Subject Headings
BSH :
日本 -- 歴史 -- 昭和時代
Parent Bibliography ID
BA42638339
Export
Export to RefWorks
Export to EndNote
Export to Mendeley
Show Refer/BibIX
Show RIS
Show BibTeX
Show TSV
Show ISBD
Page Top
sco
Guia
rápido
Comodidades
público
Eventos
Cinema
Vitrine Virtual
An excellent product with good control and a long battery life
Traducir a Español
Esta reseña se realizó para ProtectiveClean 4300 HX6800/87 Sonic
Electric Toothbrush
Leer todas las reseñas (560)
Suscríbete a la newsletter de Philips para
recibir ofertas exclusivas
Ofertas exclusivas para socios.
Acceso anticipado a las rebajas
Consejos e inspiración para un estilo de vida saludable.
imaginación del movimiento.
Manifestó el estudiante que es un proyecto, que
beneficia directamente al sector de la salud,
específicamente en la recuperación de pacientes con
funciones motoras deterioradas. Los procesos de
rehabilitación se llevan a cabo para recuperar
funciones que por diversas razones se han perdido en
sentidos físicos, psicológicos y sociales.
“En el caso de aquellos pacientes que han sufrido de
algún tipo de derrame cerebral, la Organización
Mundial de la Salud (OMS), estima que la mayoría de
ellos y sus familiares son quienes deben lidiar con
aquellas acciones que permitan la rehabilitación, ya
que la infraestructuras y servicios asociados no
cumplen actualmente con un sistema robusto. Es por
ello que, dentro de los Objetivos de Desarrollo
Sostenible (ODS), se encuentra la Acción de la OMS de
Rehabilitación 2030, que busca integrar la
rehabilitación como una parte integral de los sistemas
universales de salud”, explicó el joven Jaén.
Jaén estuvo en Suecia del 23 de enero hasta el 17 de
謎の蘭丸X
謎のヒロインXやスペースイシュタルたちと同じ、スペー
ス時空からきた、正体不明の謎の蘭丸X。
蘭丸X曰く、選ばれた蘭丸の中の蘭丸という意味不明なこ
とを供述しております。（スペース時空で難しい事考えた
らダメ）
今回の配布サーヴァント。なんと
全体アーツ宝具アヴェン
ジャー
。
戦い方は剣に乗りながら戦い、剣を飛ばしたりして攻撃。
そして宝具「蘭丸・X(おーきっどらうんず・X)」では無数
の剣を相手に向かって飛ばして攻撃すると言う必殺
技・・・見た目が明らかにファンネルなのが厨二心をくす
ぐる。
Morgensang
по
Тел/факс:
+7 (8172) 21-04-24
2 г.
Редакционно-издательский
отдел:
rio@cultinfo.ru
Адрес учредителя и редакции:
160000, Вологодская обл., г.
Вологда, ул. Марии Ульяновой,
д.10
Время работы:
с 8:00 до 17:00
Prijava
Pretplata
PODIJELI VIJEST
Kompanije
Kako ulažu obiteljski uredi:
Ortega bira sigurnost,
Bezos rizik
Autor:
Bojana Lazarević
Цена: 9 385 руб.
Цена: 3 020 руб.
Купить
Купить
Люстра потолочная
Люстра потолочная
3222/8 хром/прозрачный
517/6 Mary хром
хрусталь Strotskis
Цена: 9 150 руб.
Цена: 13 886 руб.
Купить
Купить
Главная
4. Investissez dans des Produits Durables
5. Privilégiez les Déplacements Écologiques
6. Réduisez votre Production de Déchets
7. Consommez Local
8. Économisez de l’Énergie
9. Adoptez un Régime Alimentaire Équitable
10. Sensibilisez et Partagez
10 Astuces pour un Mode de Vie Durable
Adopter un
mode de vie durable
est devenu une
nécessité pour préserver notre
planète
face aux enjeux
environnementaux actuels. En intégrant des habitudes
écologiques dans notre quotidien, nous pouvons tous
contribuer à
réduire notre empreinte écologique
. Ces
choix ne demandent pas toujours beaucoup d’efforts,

____________

**Task to complete:**
Recast every line of text in the entries above as one numbered list, leaving out blank lines.

**Worked solution:**
1. Subject Headings
2. BSH :
3. 日本 -- 歴史 -- 昭和時代
4. Parent Bibliography ID
5. BA42638339
6. Export
7. Export to RefWorks
8. Export to EndNote
9. Export to Mendeley
10. Show Refer/BibIX
11. Show RIS
12. Show BibTeX
13. Show TSV
14. Show ISBD
15. Page Top
16. sco
17. Guia
18. rápido
19. Comodidades
20. público
21. Eventos
22. Cinema
23. Vitrine Virtual
24. An excellent product with good control and a long battery life
25. Traducir a Español
26. Esta reseña se realizó para ProtectiveClean 4300 HX6800/87 Sonic
27. Electric Toothbrush
28. Leer todas las reseñas (560)
29. Suscríbete a la newsletter de Philips para
30. recibir ofertas exclusivas
31. Ofertas exclusivas para socios.
32. Acceso anticipado a las rebajas
33. Consejos e inspiración para un estilo de vida saludable.
34. imaginación del movimiento.
35. Manifestó el estudiante que es un proyecto, que
36. beneficia directamente al sector de la salud,
37. específicamente en la recuperación de pacientes con
38. funciones motoras deterioradas. Los procesos de
39. rehabilitación se llevan a cabo para recuperar
40. funciones que por diversas razones se han perdido en
41. sentidos físicos, psicológicos y sociales.
42. “En el caso de aquellos pacientes que han sufrido de
43. algún tipo de derrame cerebral, la Organización
44. Mundial de la Salud (OMS), estima que la mayoría de
45. ellos y sus familiares son quienes deben lidiar con
46. aquellas acciones que permitan la rehabilitación, ya
47. que la infraestructuras y servicios asociados no
48. cumplen actualmente con un sistema robusto. Es por
49. ello que, dentro de los Objetivos de Desarrollo
50. Sostenible (ODS), se encuentra la Acción de la OMS de
51. Rehabilitación 2030, que busca integrar la
52. rehabilitación como una parte integral de los sistemas
53. universales de salud”, explicó el joven Jaén.
54. Jaén estuvo en Suecia del 23 de enero hasta el 17 de
55. 謎の蘭丸X
56. 謎のヒロインXやスペースイシュタルたちと同じ、スペー
57. ス時空からきた、正体不明の謎の蘭丸X。
58. 蘭丸X曰く、選ばれた蘭丸の中の蘭丸という意味不明なこ
59. とを供述しております。（スペース時空で難しい事考えた
60. らダメ）
61. 今回の配布サーヴァント。なんと
62. 全体アーツ宝具アヴェン
63. ジャー
64. 。
65. 戦い方は剣に乗りながら戦い、剣を飛ばしたりして攻撃。
66. そして宝具「蘭丸・X(おーきっどらうんず・X)」では無数
67. の剣を相手に向かって飛ばして攻撃すると言う必殺
68. 技・・・見た目が明らかにファンネルなのが厨二心をくす
69. ぐる。
70. Morgensang
71. по
72. Тел/факс:
73. +7 (8172) 21-04-24
74. 2 г.
75. Редакционно-издательский
76. отдел:
77. rio@cultinfo.ru
78. Адрес учредителя и редакции:
79. 160000, Вологодская обл., г.
80. Вологда, ул. Марии Ульяновой,
81. д.10
82. Время работы:
83. с 8:00 до 17:00
84. Prijava
85. Pretplata
86. PODIJELI VIJEST
87. Kompanije
88. Kako ulažu obiteljski uredi:
89. Ortega bira sigurnost,
90. Bezos rizik
91. Autor:
92. Bojana Lazarević
93. Цена: 9 385 руб.
94. Цена: 3 020 руб.
95. Купить
96. Купить
97. Люстра потолочная
98. Люстра потолочная
99. 3222/8 хром/прозрачный
100. 517/6 Mary хром
101. хрусталь Strotskis
102. Цена: 9 150 руб.
103. Цена: 13 886 руб.
104. Купить
105. Купить
106. Главная
107. 4. Investissez dans des Produits Durables
108. 5. Privilégiez les Déplacements Écologiques
109. 6. Réduisez votre Production de Déchets
110. 7. Consommez Local
111. 8. Économisez de l’Énergie
112. 9. Adoptez un Régime Alimentaire Équitable
113. 10. Sensibilisez et Partagez
114. 10 Astuces pour un Mode de Vie Durable
115. Adopter un
116. mode de vie durable
117. est devenu une
118. nécessité pour préserver notre
119. planète
120. face aux enjeux
121. environnementaux actuels. En intégrant des habitudes
122. écologiques dans notre quotidien, nous pouvons tous
123. contribuer à
124. réduire notre empreinte écologique
125. . Ces
126. choix ne demandent pas toujours beaucoup d’efforts,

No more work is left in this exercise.